Not only was this degrading the end-user experience, but as new features were waiting in the backlog to be developed, key engineering resource time was becoming dominated by scaling servers and operations.
Apart from serving traditional web traffic, Yap.TV also required an increasing number of background imports, taking together data from various sources. To handle the ever growing amounts of data to be processed, a performant (but at the same time - easy to program and safe) concurrent programming model was crucial.
The solution
Yap.TV decided to re-engineer their backend systems with the help of software development from SoftwareMill. We formed a joint backend team to tackle the problems. The platform of choice was the Typesafe Reactive Platform: Scala as a base language, Akka for concurrent programming and Spray.io to build the REST services.

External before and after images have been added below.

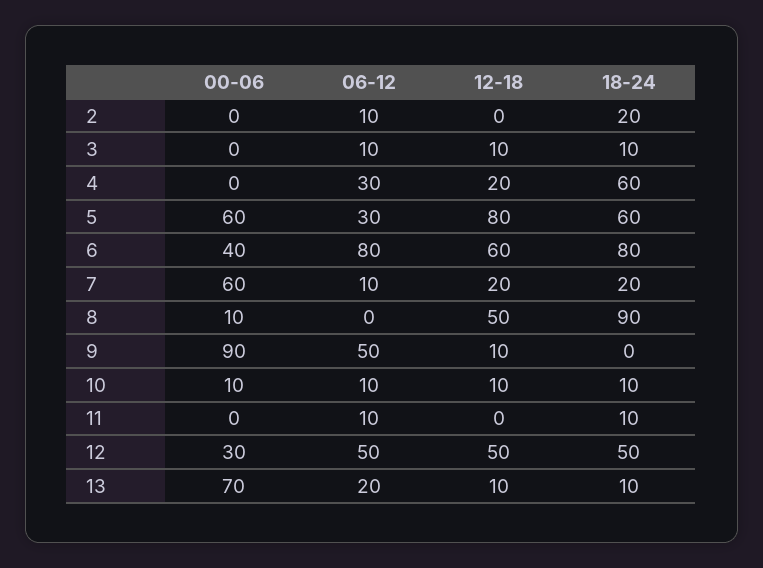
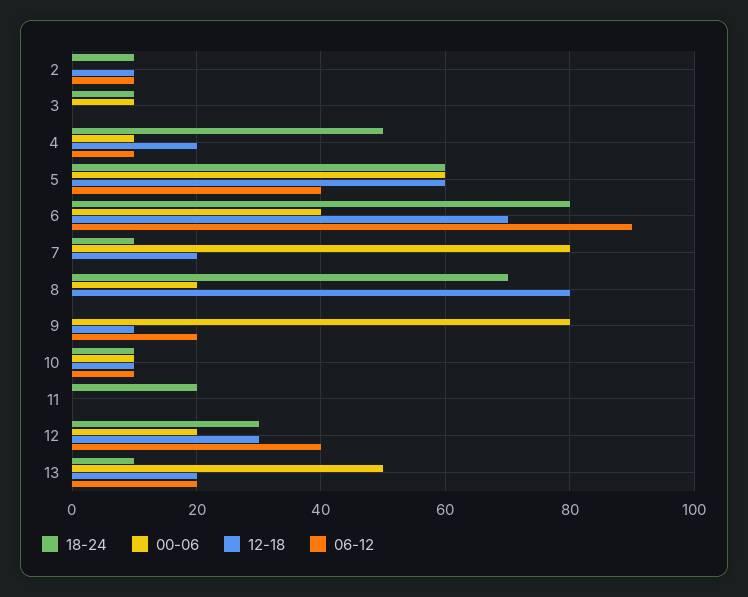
12-18, 2: 0 -> 10
18-24, 2: 20 -> 10
00-06, 3: 0 -> 10
06-12, 3: 10 -> 0
12-18, 3: 10 -> 0
00-06, 4: 0 -> 10
06-12, 4: 30 -> 10
18-24, 4: 60 -> 50
06-12, 5: 30 -> 40
12-18, 5: 80 -> 60
06-12, 6: 80 -> 90
12-18, 6: 60 -> 70
00-06, 7: 60 -> 80
06-12, 7: 10 -> 0
18-24, 7: 20 -> 10
00-06, 8: 10 -> 20
12-18, 8: 50 -> 80
18-24, 8: 90 -> 70
00-06, 9: 90 -> 80
06-12, 9: 50 -> 20
06-12, 11: 10 -> 0
18-24, 11: 10 -> 20
00-06, 12: 30 -> 20
06-12, 12: 50 -> 40
12-18, 12: 50 -> 30
18-24, 12: 50 -> 30
00-06, 13: 70 -> 50
12-18, 13: 10 -> 20

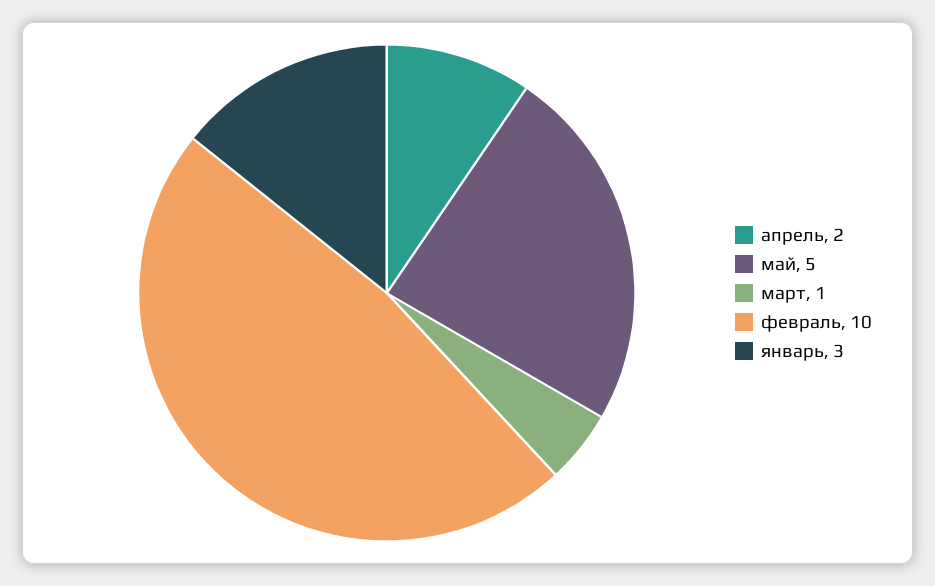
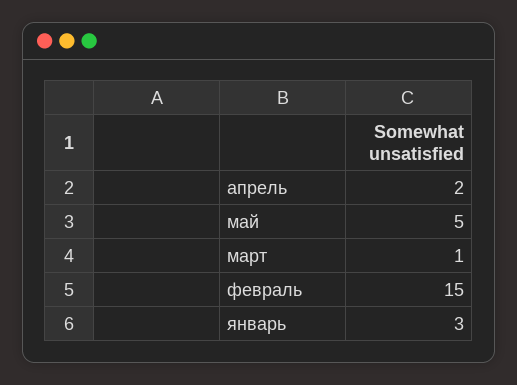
февраль: 10 -> 15

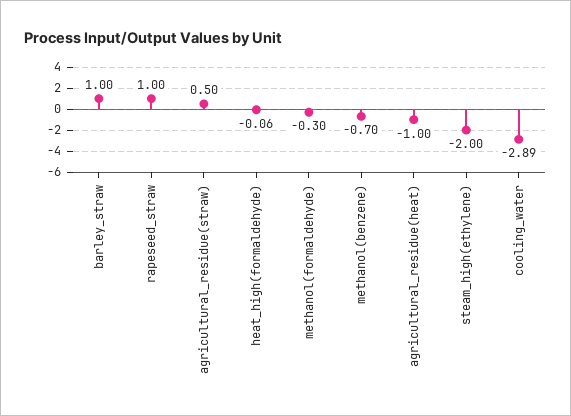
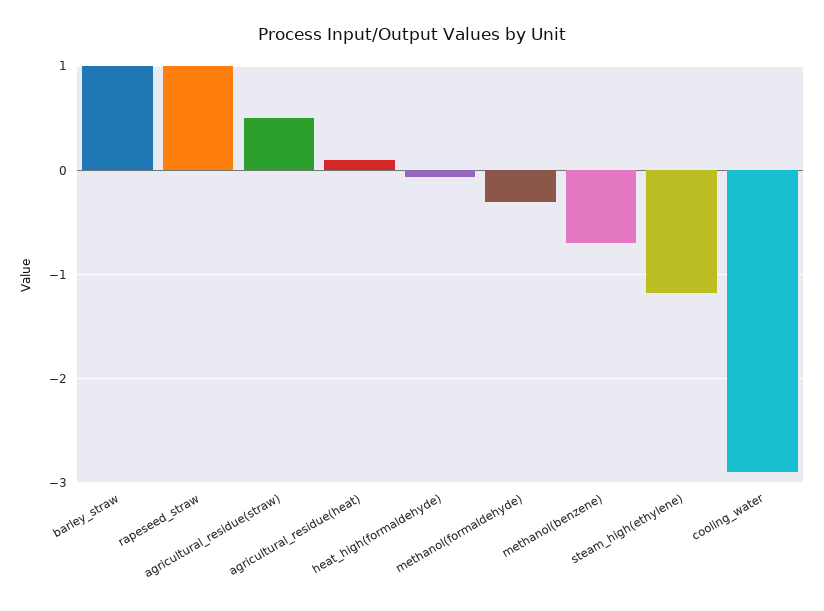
agricultural_residue(heat): -1 -> 0.1
steam_high(ethylene): -2 -> -1.2

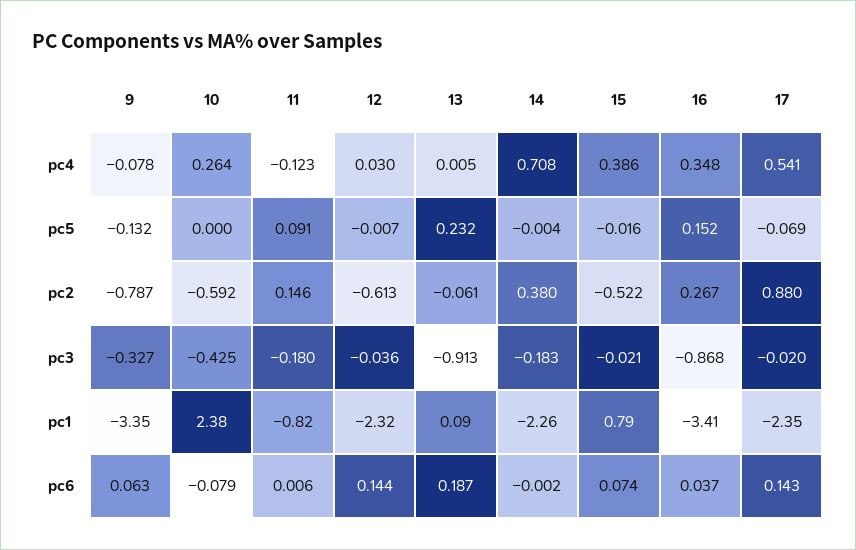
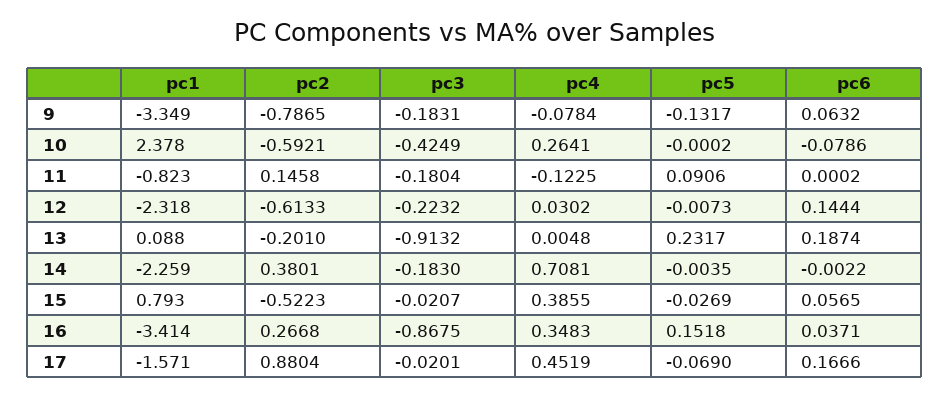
17, pc4: 0.541 -> 0.4519
15, pc5: -0.016 -> -0.0269
13, pc2: -0.061 -> -0.201
9, pc3: -0.327 -> -0.1831
12, pc3: -0.036 -> -0.2232
17, pc1: -2.35 -> -1.571
11, pc6: 0.006 -> 0.0002
15, pc6: 0.074 -> 0.0565
17, pc6: 0.143 -> 0.1666

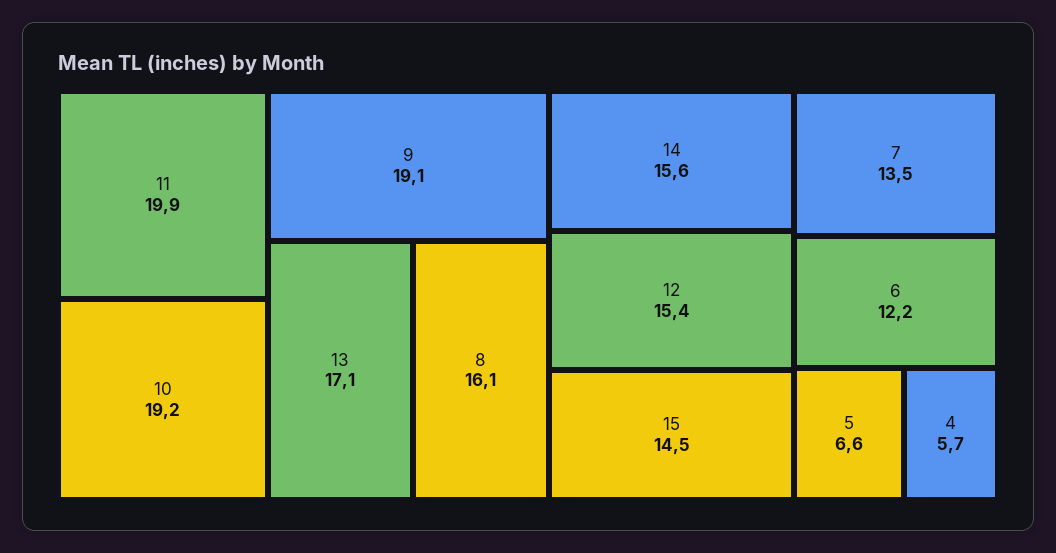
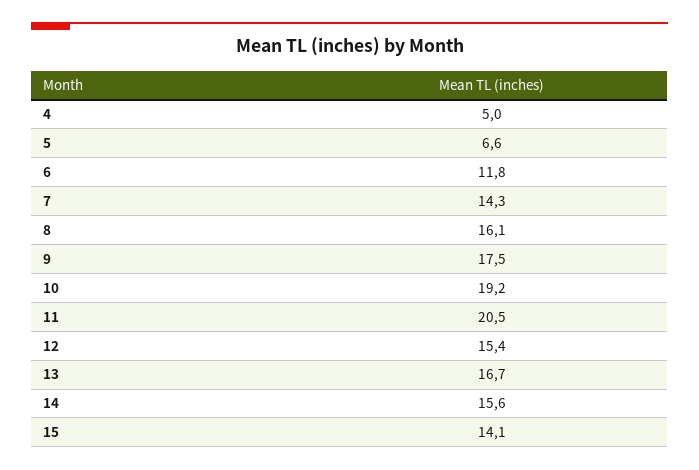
11: 19.9 -> 20.5
9: 19.1 -> 17.5
13: 17.1 -> 16.7
15: 14.5 -> 14.1
7: 13.5 -> 14.3
6: 12.2 -> 11.8
4: 5.7 -> 5

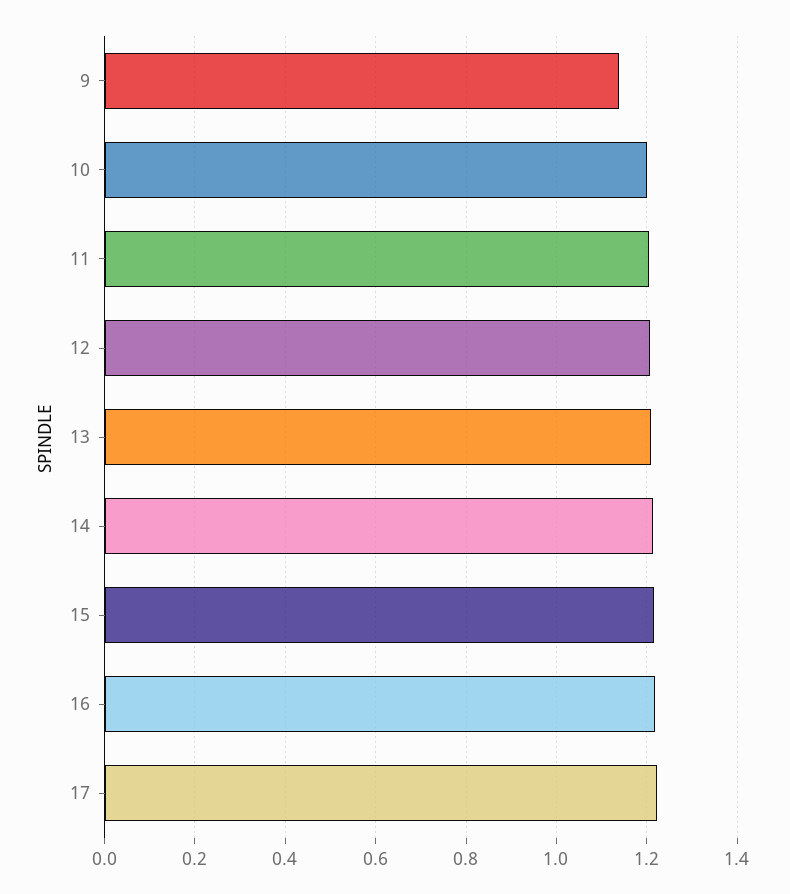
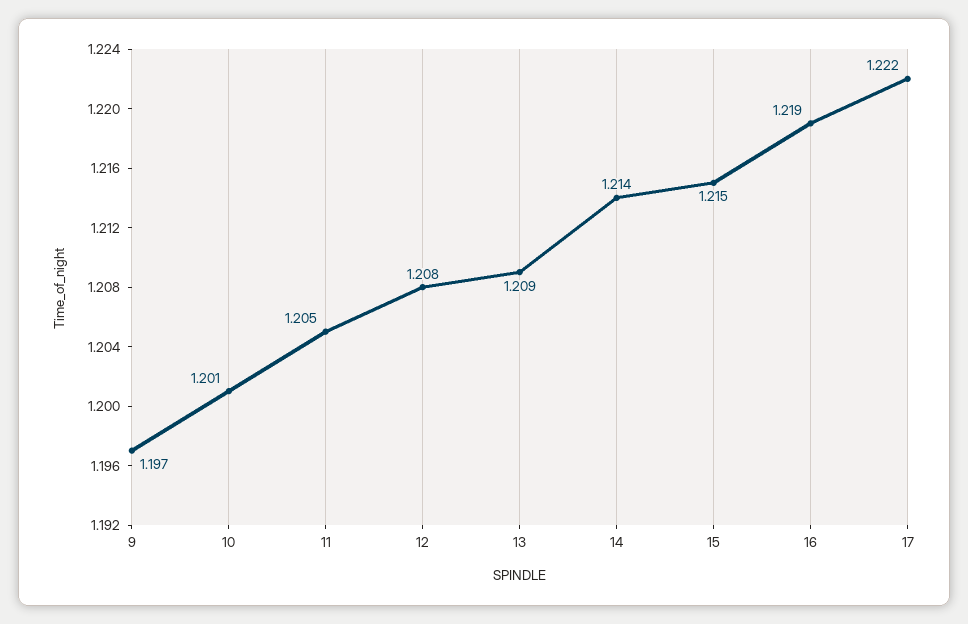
9: 1.14 -> 1.197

To be able to deliver quickly, we gradually replaced portions of Yap’s REST API, starting from some simple endpoints to get deployment right, and then proceeding to the ones with the highest congestion. We promptly found that Spray.io, in combination with the Scala language, enabled us to rapidly develop new web service endpoints. Type-safety saved us from a lot of debugging and the ability to create composable abstractions kept our code concise and easy to maintain.
To implement the data processing pipeline, we used the Akka concurrent programming framework. Handling multiple, asynchronous data streams and processing them in real-time became not only possible, but also feasible to implement in a reasonable timeframe and a clear, understandable way. The Actor programming model itself, and the fact that instead of thinking about threads and synchronization, one has to think about actor behaviours and interactions, which happen asynchronously, makes programming of such systems much easier.
Importing data from third-party services (which in case of Yap.TV, among others, include Twitter, Facebook, EPG and iTunes data) is an inherently error-prone process, hence detecting problems early and recovering from them is crucial. Here again Akka was a good fit, due to the supervisor hierarchies and the let-it-crash philosophy.
Thanks to the versatility of the Scala platform, we were able to use and easily integrate with Java-based systems, such as ElasticSearch for implementing TV show search and Mahout for an initial version of our recommendation system (which we ultimately replaced with a custom-written pure-Scala solution).
At each point of the development process, we kept the quality standards high. All of the code is peer-reviewed, not only to find bugs and design problems as early as possible, but also to disseminate the knowledge about the code, hence reducing code ownership. All of our code is also unit- and (where this makes sense) integration- tested.
The Scala ecosystem encourages a simpler deployment process, without the need to maintain application servers or such, which are commonplace when using e.g. Java. All of our services are packaged as fat-jars, and run as first-class daemons. Our automated Chef-based deployment infrastructure takes care of distributing new code to the servers on which it should be run. Thanks to that we can deploy multiple times per day, and the users will only notice the improved feature set, no downtime!
Remote project delivery
But technology isn’t everything. Equally, if not more important is the way teams collaborate to deliver software. As Yap.TV is based in San Francisco, California, and SoftwareMill in Warsaw, Poland, we formed a truly distributed team (SoftwareMill is additionally a fully distributed company, our employees come from many parts of the country), working remotely across two different time zones.
We tried to keep the formalism of our cooperation as low as possible. When it seemed beneficial, we used tools such as TinyPM, JIRA or Confluence. We had no strict requirement documents, instead we tried to communicate as frequently as possible to deliver what will be the highest value for Yap.TV, and hence the highest value for Yap.TV users. That way we could adapt quickly based on the continuously gathered feedback.
Moreover, at SoftwareMill we have a number of proven methods for effective asynchronous and synchronous communication in a distributed setup. In the end the fact that we work remotely was barely noticeable.
The result
SoftwareMill’s participation with Yap.TV in developing a high-performance, resilient and scalable backend, with the help of the Typesafe Reactive Platform (Scala, Akka, Spray.io) resulted in a solid server platform for Yap.TV, ready to accommodate not only increases in traffic, but also brand new problem domains.